Design Patterns: Adapter
Adapter is like a power adapter for code: it converts one interface into another, letting otherwise incompatible classes work together cleanly.
Most often used when integrating third-party libraries, connecting legacy code to a new interface, or wrapping an external module to match internal expectations.
Intent
Suppose your system uses a unified Logger interface:
interface Logger {
log(level: 'info' | 'warn' | 'error', message: string): void;
}Now you want to use a third-party logging library, but its API looks different:
class WinstonLogger {
info(msg: string): void { /* ... */ }
warn(msg: string): void { /* ... */ }
error(msg: string, err?: Error): void { /* ... */ }
}You can't modify the third-party library. An Adapter bridges the gap.
Structure
- Target: the interface clients expect (
Logger) - Adaptee: the existing, incompatible class (
WinstonLogger) - Adapter: implements Target and delegates to Adaptee (
WinstonAdapter)
Practical Example: Logger Adapter
interface Logger {
log(level: 'info' | 'warn' | 'error', message: string): void;
}
class WinstonLogger {
info(msg: string): void { console.log(`[INFO] ${msg}`); }
warn(msg: string): void { console.warn(`[WARN] ${msg}`); }
error(msg: string, err?: Error): void { console.error(`[ERROR] ${msg}`, err); }
}
// Adapter: implements Logger, uses WinstonLogger internally
class WinstonAdapter implements Logger {
constructor(private winston: WinstonLogger) {}
log(level: 'info' | 'warn' | 'error', message: string): void {
if (level === 'info') this.winston.info(message);
else if (level === 'warn') this.winston.warn(message);
else this.winston.error(message);
}
}
// client code only knows about Logger
function writeLog(logger: Logger): void {
logger.log('info', 'Application started');
logger.log('error', 'Something went wrong');
}
const winston = new WinstonLogger();
const adapter = new WinstonAdapter(winston);
writeLog(adapter); // seamless, fully compatibleSwapping to PinoLogger later?

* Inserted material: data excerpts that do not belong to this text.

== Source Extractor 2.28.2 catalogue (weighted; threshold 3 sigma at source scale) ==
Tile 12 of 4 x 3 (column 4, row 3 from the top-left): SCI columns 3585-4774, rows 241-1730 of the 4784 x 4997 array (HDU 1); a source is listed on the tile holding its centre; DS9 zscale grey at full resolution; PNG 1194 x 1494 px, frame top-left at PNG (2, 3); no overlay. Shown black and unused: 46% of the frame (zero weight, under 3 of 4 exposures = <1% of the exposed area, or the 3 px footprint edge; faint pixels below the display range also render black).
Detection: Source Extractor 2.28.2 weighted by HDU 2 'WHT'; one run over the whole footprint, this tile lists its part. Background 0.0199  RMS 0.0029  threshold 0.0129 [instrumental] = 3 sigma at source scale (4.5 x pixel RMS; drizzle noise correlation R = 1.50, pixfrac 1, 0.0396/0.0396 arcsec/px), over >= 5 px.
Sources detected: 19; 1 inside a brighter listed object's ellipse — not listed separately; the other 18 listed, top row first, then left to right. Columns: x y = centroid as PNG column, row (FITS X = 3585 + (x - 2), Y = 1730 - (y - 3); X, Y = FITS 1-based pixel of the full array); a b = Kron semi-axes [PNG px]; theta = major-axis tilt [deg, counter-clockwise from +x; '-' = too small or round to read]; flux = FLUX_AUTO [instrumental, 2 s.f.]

Write a PinoAdapter. writeLog and all other callers stay untouched.
When to Use
Good fits
- Integrating a third-party library whose API doesn't match your internal contracts
- Connecting legacy code to a new interface without modifying the legacy code
- Normalizing different data formats from multiple sources
Don't overuse it
Adapter solves incompatibility. If you can design the interfaces to be compatible from the start, you don't need one.
Summary
Adapter's job is interface translation. It doesn't change behavior — it wraps one interface and presents it as another.
In practice, every time you bring in a third-party service or an old module, writing an adapter is the cleanest way to keep your internal code consistent.